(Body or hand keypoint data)
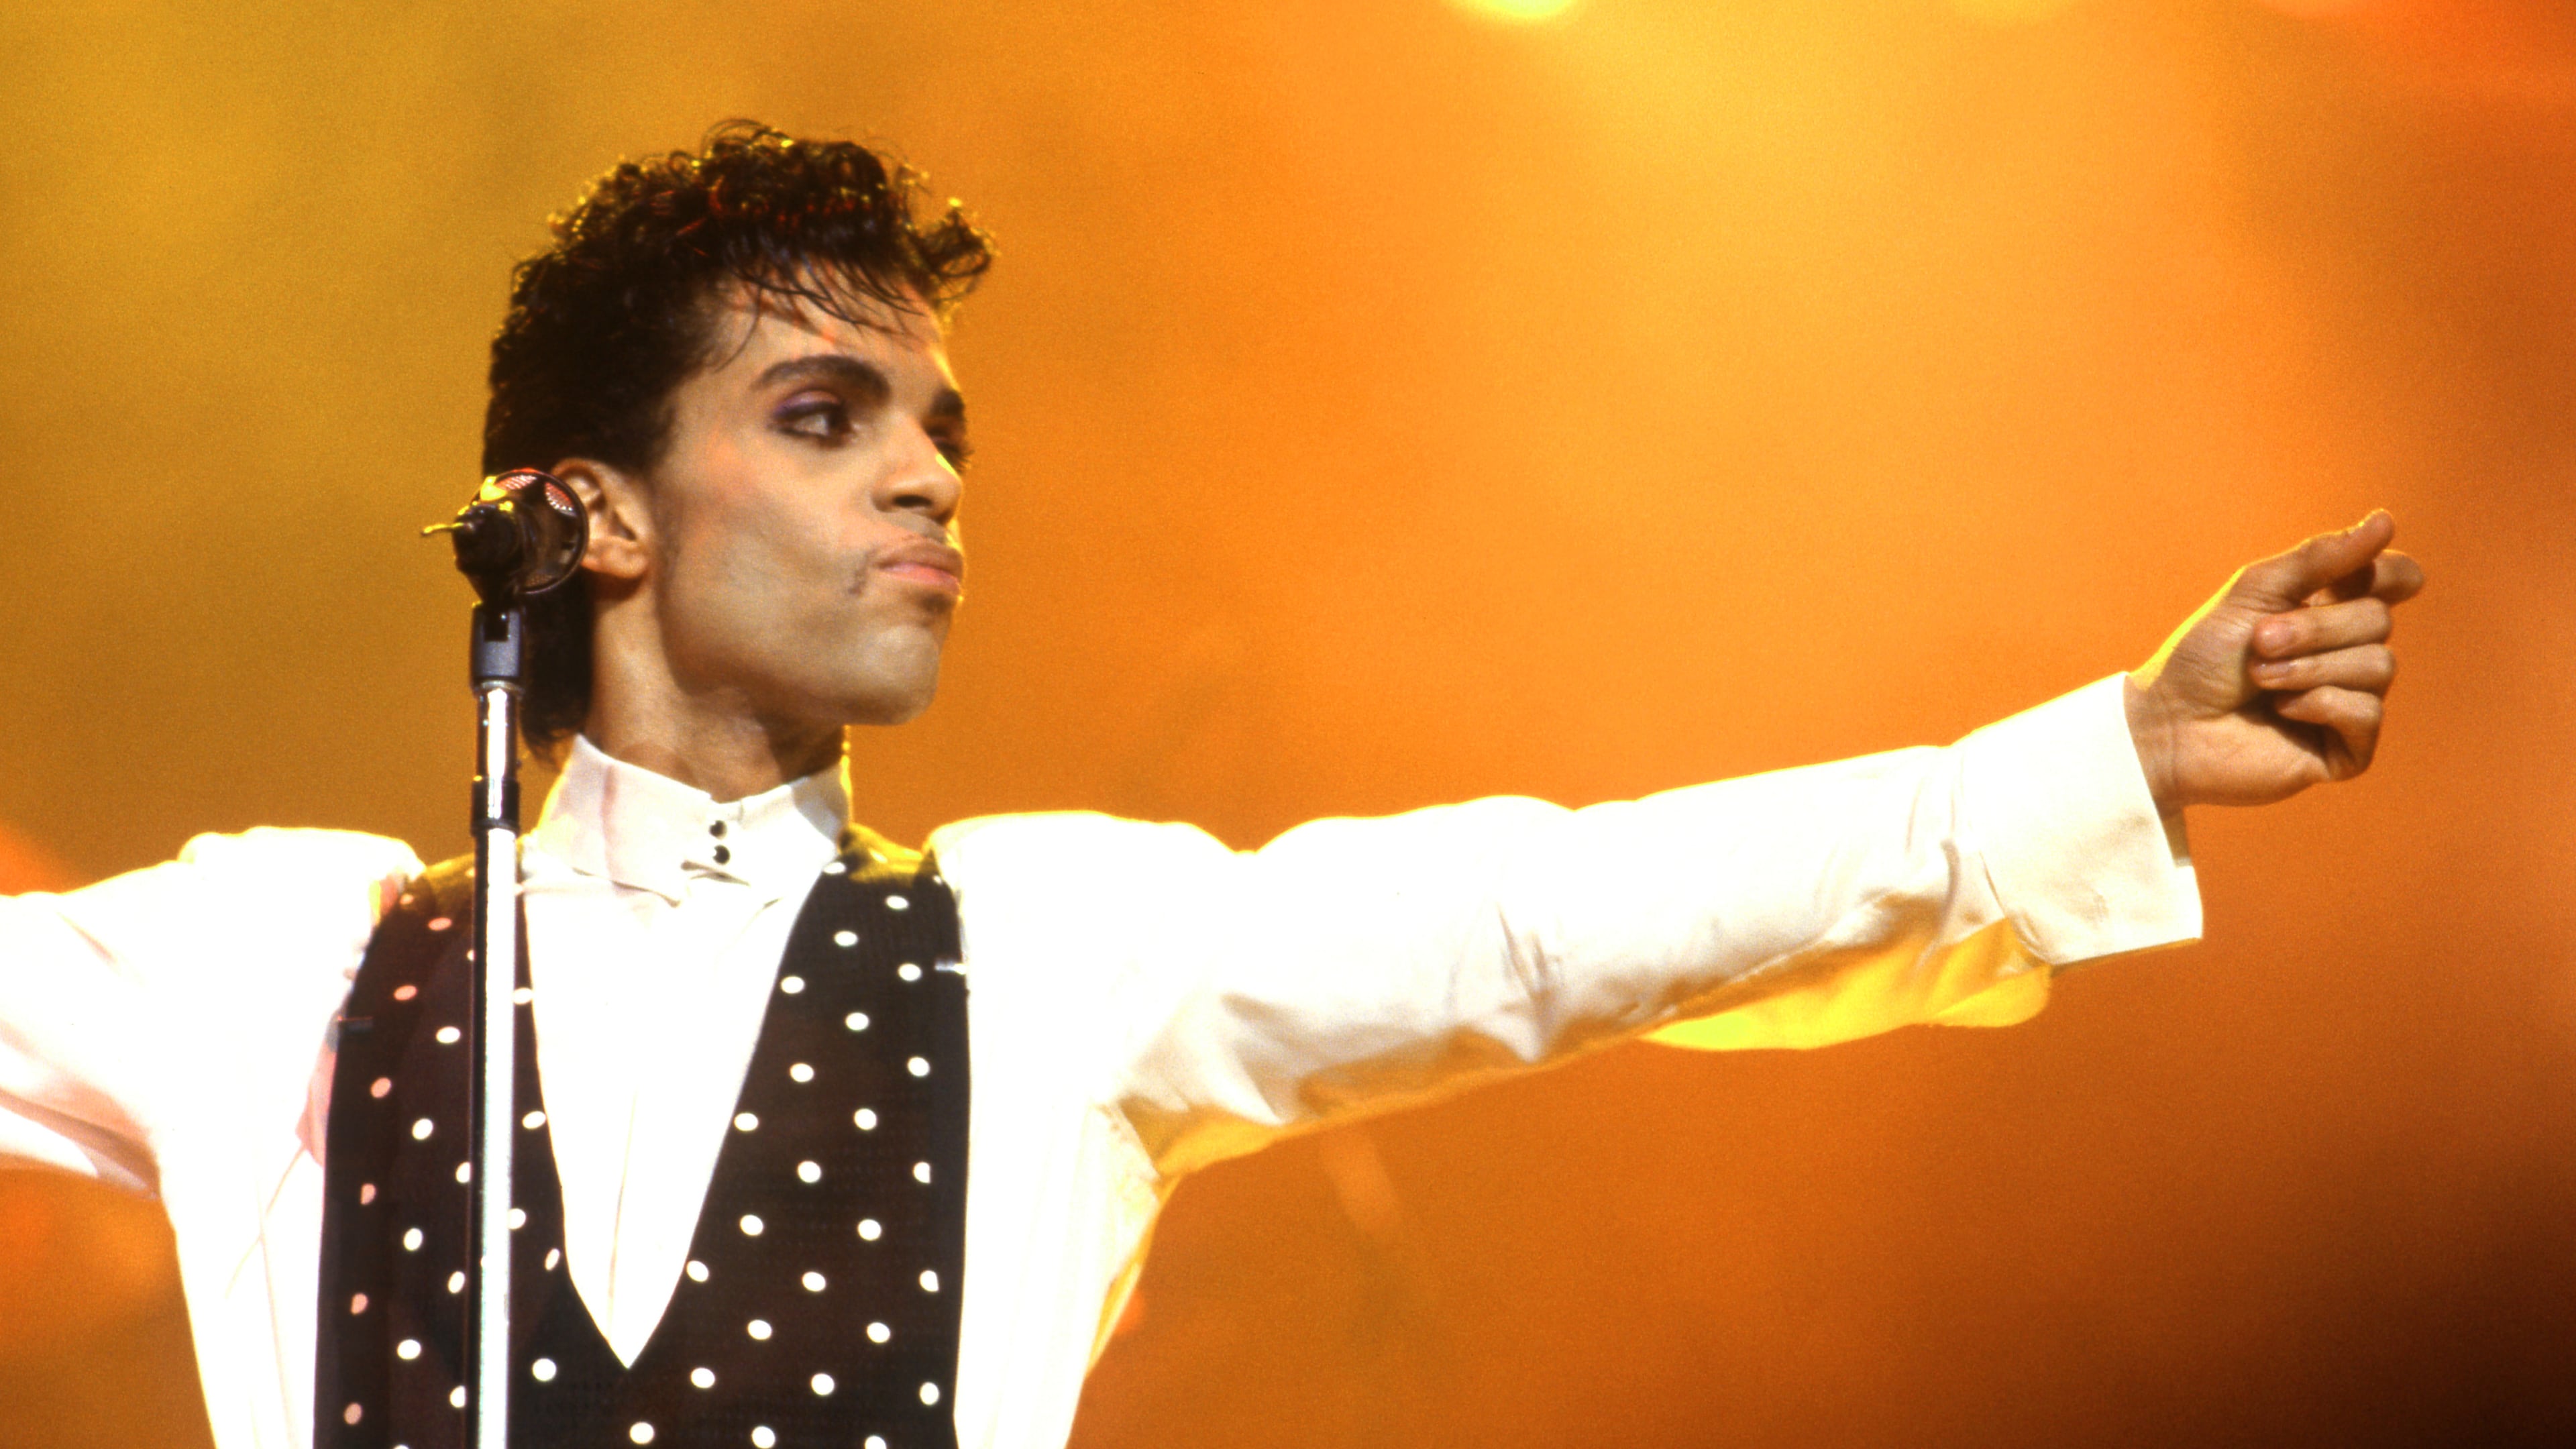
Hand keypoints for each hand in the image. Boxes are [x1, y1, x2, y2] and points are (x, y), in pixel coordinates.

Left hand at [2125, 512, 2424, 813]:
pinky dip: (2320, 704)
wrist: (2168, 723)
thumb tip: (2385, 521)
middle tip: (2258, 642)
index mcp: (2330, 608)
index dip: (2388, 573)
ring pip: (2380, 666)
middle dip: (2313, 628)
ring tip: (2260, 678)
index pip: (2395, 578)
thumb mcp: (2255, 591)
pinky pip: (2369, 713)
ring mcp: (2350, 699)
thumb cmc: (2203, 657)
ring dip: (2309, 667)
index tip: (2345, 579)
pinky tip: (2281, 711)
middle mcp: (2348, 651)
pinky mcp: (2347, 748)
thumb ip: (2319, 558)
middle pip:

Task directions:
For this exercise, reproduce exactly each line from the one containing "ring mcp: (2350, 699)" through the last line of the data, and no others.

Completed task:
ring mcp: (2350, 699)
thumb cmc: (2203, 657)
ring dip: (2309, 667)
index tip: (2345, 579)
pinky tip: (2281, 711)
middle mcp: (2348, 651)
pinky mcp: (2347, 748)
thumb ip: (2319, 558)
middle pip:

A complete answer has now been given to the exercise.